Gy4, as I'm sure you've figured out, upsampling and oversampling are the exact same thing. Upsampling is simply a marketing term and 96kHz and 192kHz "upsampling" were used specifically to imply that regular 16bit/44.1kHz CD's could achieve some of the magic of DVD-A high rez formats. The timing for this marketing hype was perfect as most high-end consumers were sitting on the sidelines waiting for the high rez players to come out and format wars to settle. Interest in the latest $4k+ CD player was low as many wondered if an inexpensive DVD-A or SuperAudio CD player would better the multi-kilobuck CD players. It worked perfectly and CD player sales (with "upsampling" hype in particular) took off.
Oversampling to 96kHz or 192kHz results in a decrease in precision due to rounding errors when oversampling by a non-integer multiple; however, Im not sure this is truly significant to the quality of the sound. Usually, these products will then use another digital filter to oversample to some higher rate such as 384kHz (4x96). The truth is there are great sounding products that do this and also great sounding products that simply use a cascade of integer multiple oversampling digital filters, or even a single integer oversampling digital filter too (eg 8x44.1 = 352.8kHz or 16x44.1 = 705.6kHz).

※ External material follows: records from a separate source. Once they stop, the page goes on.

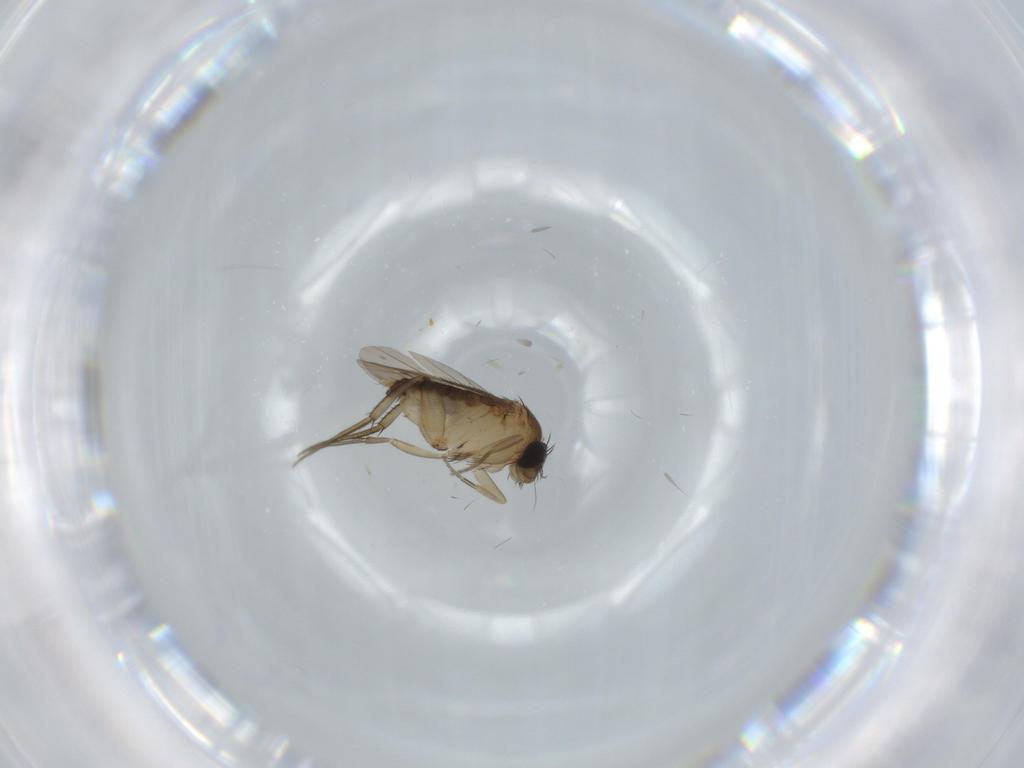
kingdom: Animalia
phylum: Arthropoda
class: Insecta
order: Diptera
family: Phoridae
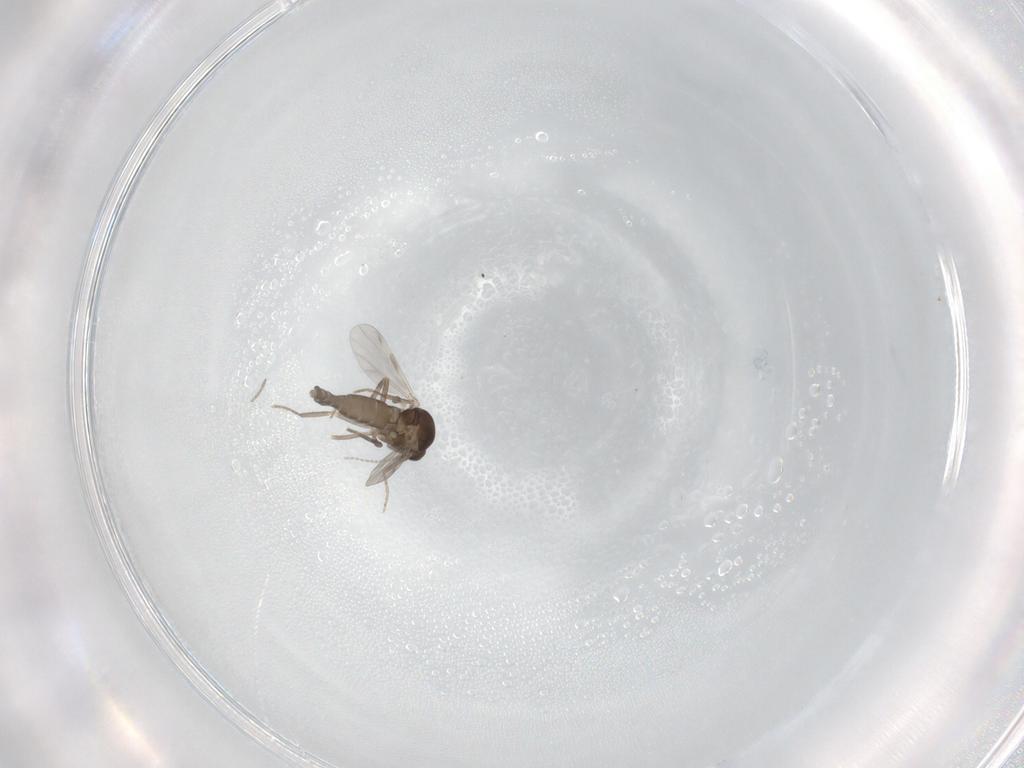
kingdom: Animalia
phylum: Arthropoda
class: Insecta
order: Diptera
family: Ceratopogonidae
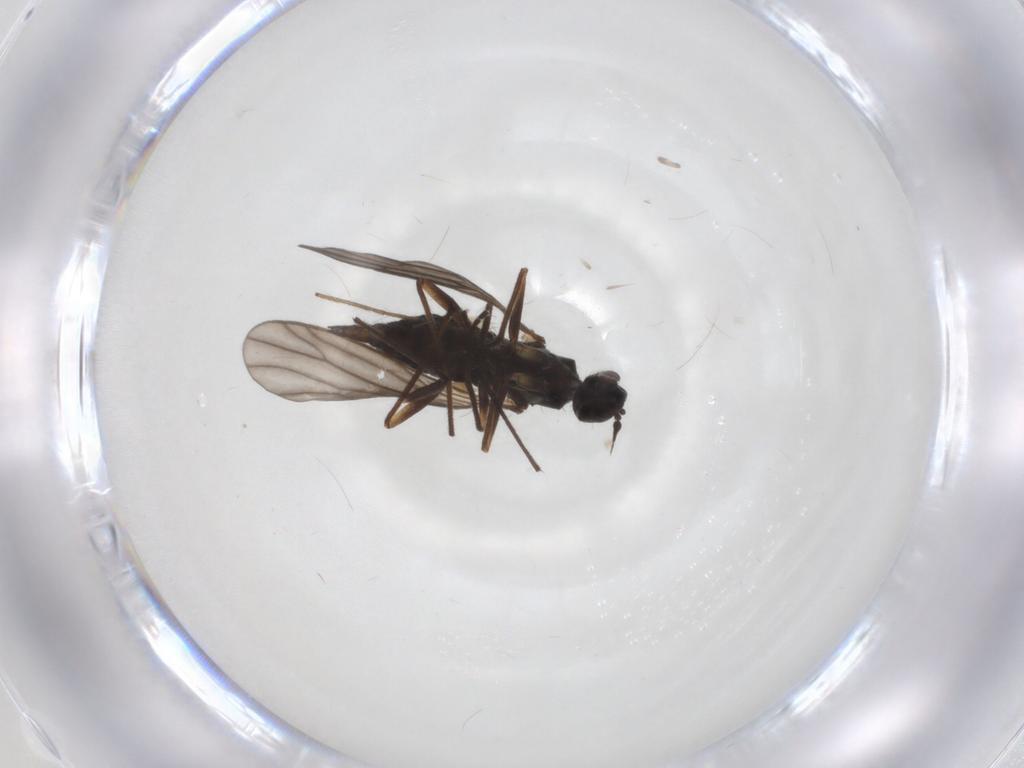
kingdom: Animalia
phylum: Arthropoda
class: Insecta
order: Diptera
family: Chironomidae
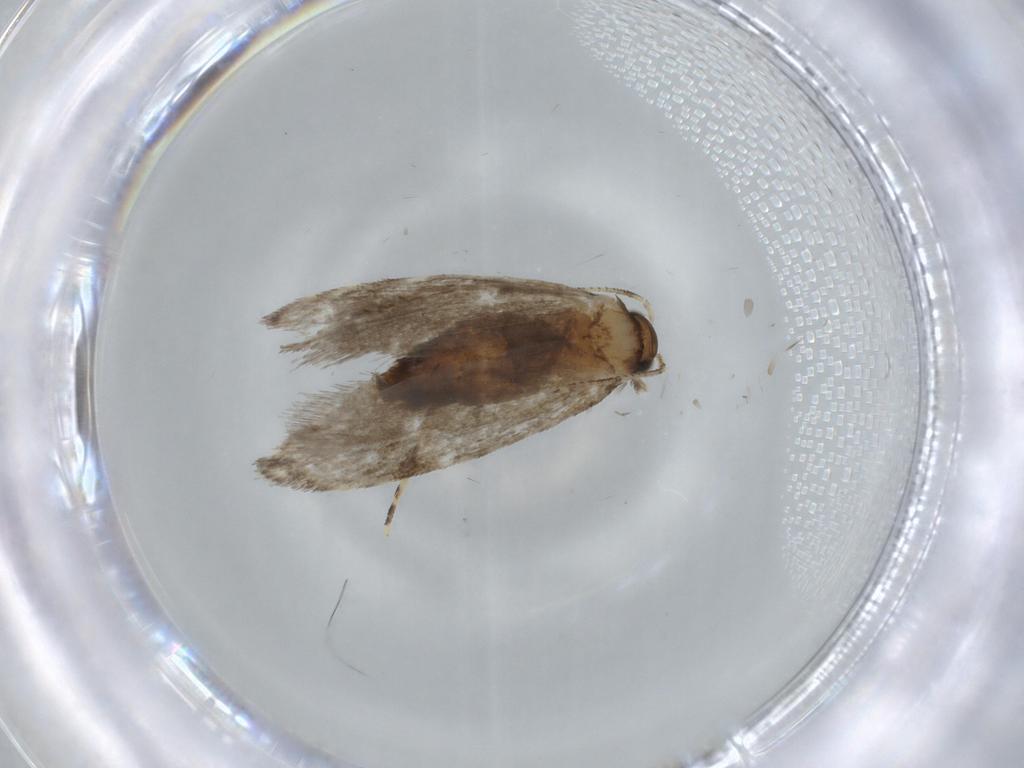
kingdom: Animalia
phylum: Arthropoda
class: Insecta
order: Lepidoptera
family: Tineidae
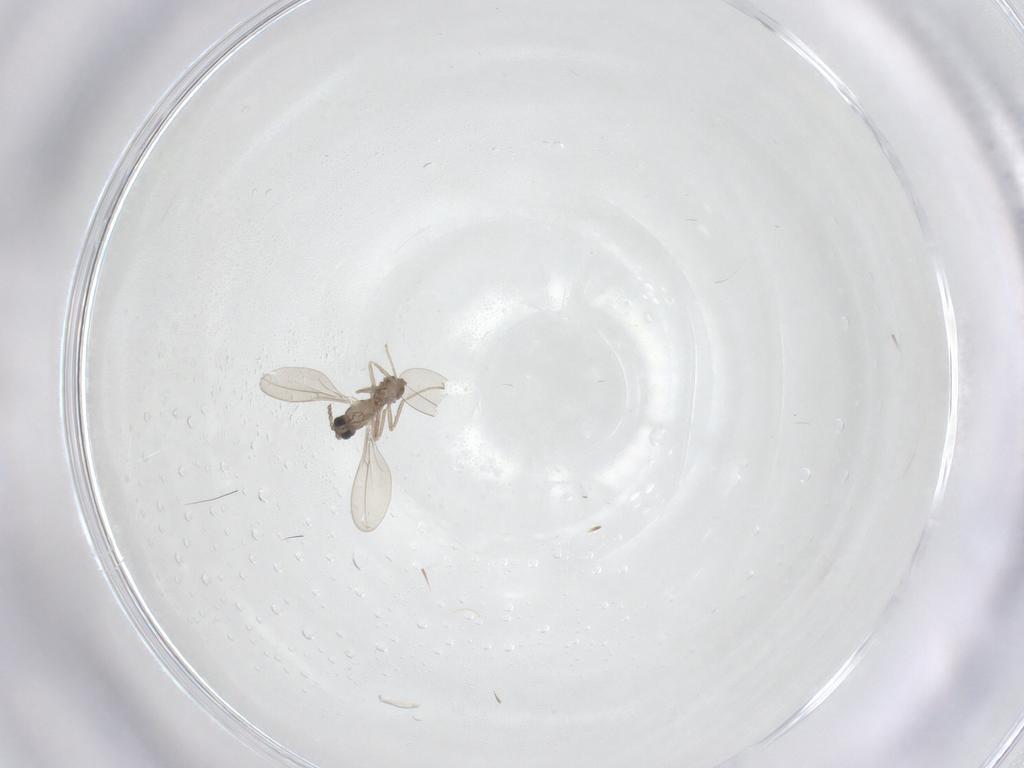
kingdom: Animalia
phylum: Arthropoda
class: Insecta
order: Diptera
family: Cecidomyiidae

I do think that technology has improved over the last 5 years with better off-the-shelf digital filters and DACS. Also, knowledge of implementation techniques has grown significantly (witness the growth in modders who tweak existing designs to squeeze out better performance). In the end, the quality of the sound is a function of the quality of parts and implementation (eg transport, clock, digital filters, DACS, reconstruction filters, analog stage, etc) and not the marketing hype. Youre doing the right thing in trying to cut through the marketing bs, but ultimately, let your ears decide.